Вокруг них собралась толпа. Кто-то начал бить в большой барабан, и люди запели. Но эти две женщины ничего не слышали.

— Не поддерживать отношений с друзьями — самый большой грех, который мы совершили… Журналистка, а? Да к тому же освещаешь визит папы. Вот это успех. Шикарно!

— Ничего особенного. А ты как?

— Ну, я стала той, кого все мы обычно ненавидели: настоятельницей. Вот уже почти десять лет я возглавляю монастырь в нагорье в Гватемале. Около сорока монахинь, в основном учим и ухаживаем за немощными. Все в делах. Это первый мой отпуск за многие годы. Разве не чудесно? Ты знакома с Его святейшеством? Ты не могла бы немного вразумить его?

Тилли — бывшая монахиня! Почему это не пришло мне в голову раньше?

Я оставил их и пошел в отель, полагая, что Тилли позвонит и отменит наше свидание за ужином, чтобы погрузиться с приятельницей в воспоминания о днях, проведенных в монастыре.

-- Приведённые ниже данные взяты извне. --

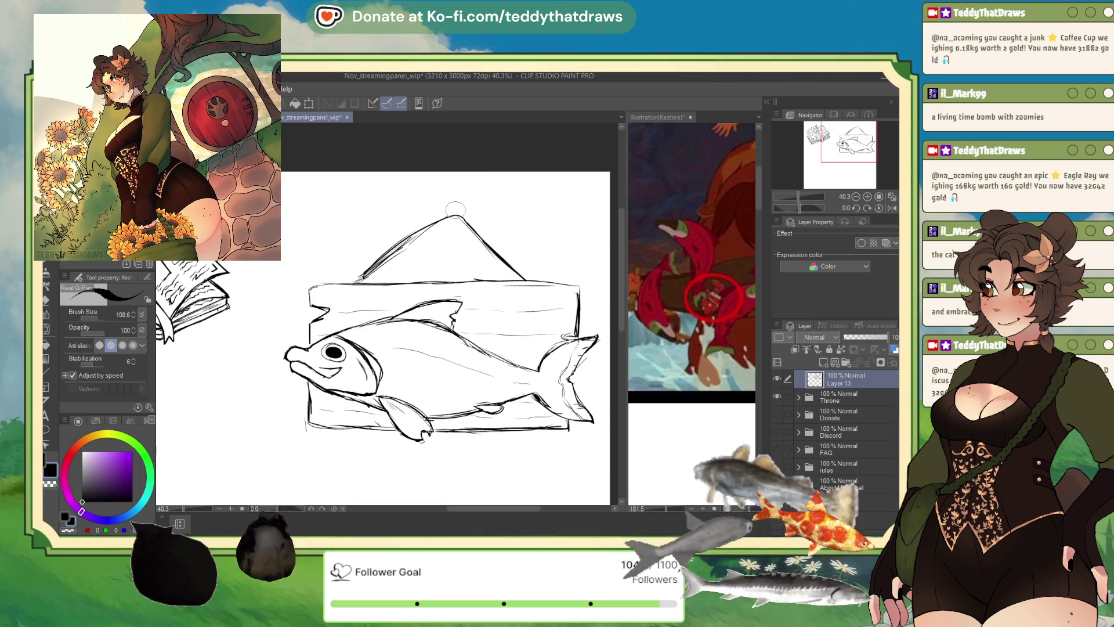
key("ctrl+z")
key("ctrl+z")
key("ctrl+z")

Но она не отменила, и мы отправились в местечко под названием «Мандарин» в районе Восточных Шестидесятых улиц. Мы по-приятельски болтали о поездке, о странной симпатии к прессе скрытных представителей церкви, вынужденных пойти на тесный контакт с журналистами, которых они были приучены ненавидеть, о спаде американской иностранной корреспонденции, о нью-йоркских ценах, о погоде. Наконец я сказал:

— Хочешь поговорить?

Палочкой для еды она гоняла креветку по тарелке.

— Нет, — ответила она.

— Ладно.

Мы выпили еще чаю.

— Да, — произнесла она спустя несколько минут, обхватив ладонями чашку. — Это история сестры Джин, без рекламных пауз. Бессвязная, потому что так я это чувствую. Плохо, если на виражах упустишь нить рассказа.

Она отпила немного и уставилась взглядом в чашку.

— Хорошо, я стала монахиней, потому что на то были как разумные, так и неразумные причины. Я любила жизнь, людей и церковь — и продолжаю все это любить. Но мир изменился, Пол, несколько быстрее, чем я могла за ним угнаться, и я тоже изменилась. Я хотела служить Господу. Монахиня надевает обручальное кольцо, когда дает последний обет, ты об этом знал? Невеста Христова.

Прекрасная идея, правда. Но что-то во мне начало меняться, я осознала, что мы, монахини, были для церкви дешевой рабочей силой, выполняли всю нудную работу: обучали, ухаживали за больными, убирали, готовили еду, делали всю мелкую работу, где не требовалась мужская сила. И это начало раздражать, особенно с тех пор, как я познакомилась с огромным множеством праведниц вроде Клары, а также с внушительным количеством священников, оказавшихся пьяницами, а кое-кто из них — старыми похотливыми козлами, и еще с несколькими, которых я сочла по-настоящему гадкими.

Она замолчала и выудила из сумочки носовой платок. Я молча налил еще чаю.

— Спустя некоторое время это осознание лишь возросло. Да кем они себя возомнили, эти мужчины, а в особенности геронтократия, управляющая церковью каждый божий день? Нас, женщин, притесняют и всегда притесняли, и занималась этим церковь, и, похоже, так будет и впредь. Знакомая история, а? И я доказывала, ходила на митинги, участвовала в заговорах, писала гневные письма и посещала бесконечные собрания и семинары. Однажды меня даже арестовали. На все это ушли годы, имей в виду, но однажды я вдруг поняла, что у меня не получится изменить хоть что-то, пока я нахожусь внутри системы. Клара до сих пор борется изнутри. Я не смогла этого вынести. Я ушла.

Тилли молчала довольно долго, пристально всматриваясь в чайные листья в маленькой чашке. Я покачал головой, давая понять прохаживавшемуся между столиками официанту, чтобы тот к нам не подходил. Она еще не закончила свой рассказ.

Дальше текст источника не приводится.